As a general practice, spending in appropriations bills (also known as spending bills) must be authorized — that is approved — by Congress before they get funding. That formula makes sense. The authorization committees that oversee federal departments should weigh in first. Those committees are meant to be watching how the federal government spends money, misspends money, does its job and fails in its duties. Absent this information, appropriators aren’t getting the full picture of how best to allocate funds.

The process of authorizing programs funded by the federal government before money is so important that the rules of the House require committee reports on spending bills to list the spending in the bills that hasn’t been authorized (Clause 3(f)(1)(B) of rule XIII contains the requirement). Even with this required full disclosure, the House has no shame. It just can’t control itself and, once again this year, proposes spending money on many programs that haven’t been authorized. The House is funding spending with minimal to no oversight in many circumstances. This is despite the fact that our government is so broke that “14 cents of every dollar that Washington spent in 2014 was borrowed.”

When Congress doesn’t authorize spending, it creates an atmosphere where fiscal waste and illegality can occur since Congress is failing to keep watch over how the federal government is spending money. Last week the House passed the Commerce, Justice, Science (CJS) bill by a vote of 242-183. A federal government designed by the Founders to be limited in scope should not be spending money and exerting authority in commerce (apart from patents), policing functions reserved to the states, and science. But I digress.

There was a significant amount of unauthorized spending in the CJS bill according to the committee report. The Heritage Foundation reviewed the unauthorized programs and accounts funded in the bill, and identified 91 of them. Included in the list is Legal Services Corporation, last authorized in 1980, the International Trade Administration, last authorized in 1996, and, the Federal Bureau of Investigation, alarmingly last authorized in 2009.
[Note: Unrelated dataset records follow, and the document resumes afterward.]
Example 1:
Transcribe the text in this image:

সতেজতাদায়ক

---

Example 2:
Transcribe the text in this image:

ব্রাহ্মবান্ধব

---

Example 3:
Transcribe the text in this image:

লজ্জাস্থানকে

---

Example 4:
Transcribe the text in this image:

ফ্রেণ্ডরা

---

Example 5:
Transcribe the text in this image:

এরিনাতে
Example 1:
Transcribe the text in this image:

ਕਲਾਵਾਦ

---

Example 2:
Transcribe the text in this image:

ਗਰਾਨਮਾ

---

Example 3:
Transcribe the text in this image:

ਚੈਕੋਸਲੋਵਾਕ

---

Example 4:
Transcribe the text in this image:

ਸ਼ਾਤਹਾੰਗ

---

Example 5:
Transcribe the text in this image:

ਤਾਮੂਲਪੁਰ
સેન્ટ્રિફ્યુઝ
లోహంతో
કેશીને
Last night the House passed a behemoth of a bill, the Transportation, Housing, and Urban Development bill by a vote of 216-210. The federal government shouldn’t be funding activities like transportation and housing that the Tenth Amendment reserves to the states. But I digress again. The bill contained 28 unauthorized programs and accounts such as the Community Development Fund, last authorized in 1994, the Rental Assistance, Section 8 voucher program, last authorized in 1994, and the Surface Transportation Board, last authorized in 1998.

At least Congress seems to know it has a problem. It requires the non-partisan Congressional Budget Office (CBO) to report to them how much of their spending is unauthorized. It turns out that unauthorized appropriations spending adds up.  CBO reported that Congress “appropriated about $294 billion for fiscal year 2015 for programs and activities whose authorizations of appropriations have expired.” That is a quarter of a trillion dollars of sparsely supervised spending enabled by the House and the Senate.
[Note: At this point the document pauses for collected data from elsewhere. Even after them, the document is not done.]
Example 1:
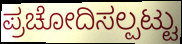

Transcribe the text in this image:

ಪ್ರಚೋದಿಸಲ್ಪಟ್ಟು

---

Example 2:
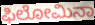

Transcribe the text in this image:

ಫಿಲೋಮಿನಾ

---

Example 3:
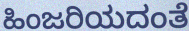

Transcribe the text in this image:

ಹಿಂಜರಿಯದಂತೆ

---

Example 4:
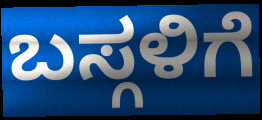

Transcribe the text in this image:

ಬಸ್ಗಳಿಗೆ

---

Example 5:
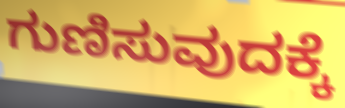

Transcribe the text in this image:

ಗುಣಿಸುವುದಕ್ಕೆ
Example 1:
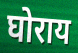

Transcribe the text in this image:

घोराय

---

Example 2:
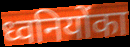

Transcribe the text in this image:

ध्वनियोंका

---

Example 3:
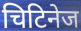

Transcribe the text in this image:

चिटिनेज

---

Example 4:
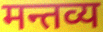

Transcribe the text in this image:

मन्तव्य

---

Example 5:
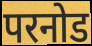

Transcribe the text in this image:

परनोड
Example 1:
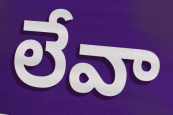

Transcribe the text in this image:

లేవా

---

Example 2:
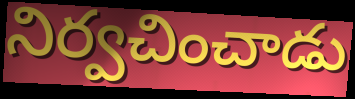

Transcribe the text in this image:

నిర్వచించాడు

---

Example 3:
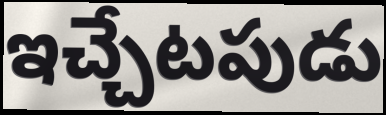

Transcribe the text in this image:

ఇచ్చేటపుడు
Voters deserve better from their Congress. The men and women voters send to Capitol Hill should not be funding unapproved spending year after year, abdicating their oversight role, and hoping that the money doled out to the federal leviathan is being used wisely.

The federal government has grown too large. Its scale and scope has far exceeded the boundaries of the Constitution. No wonder it is difficult for Congress to properly authorize every activity it funds. The massive size of the federal government is the problem. Billions in reckless, unauthorized spending is the symptom.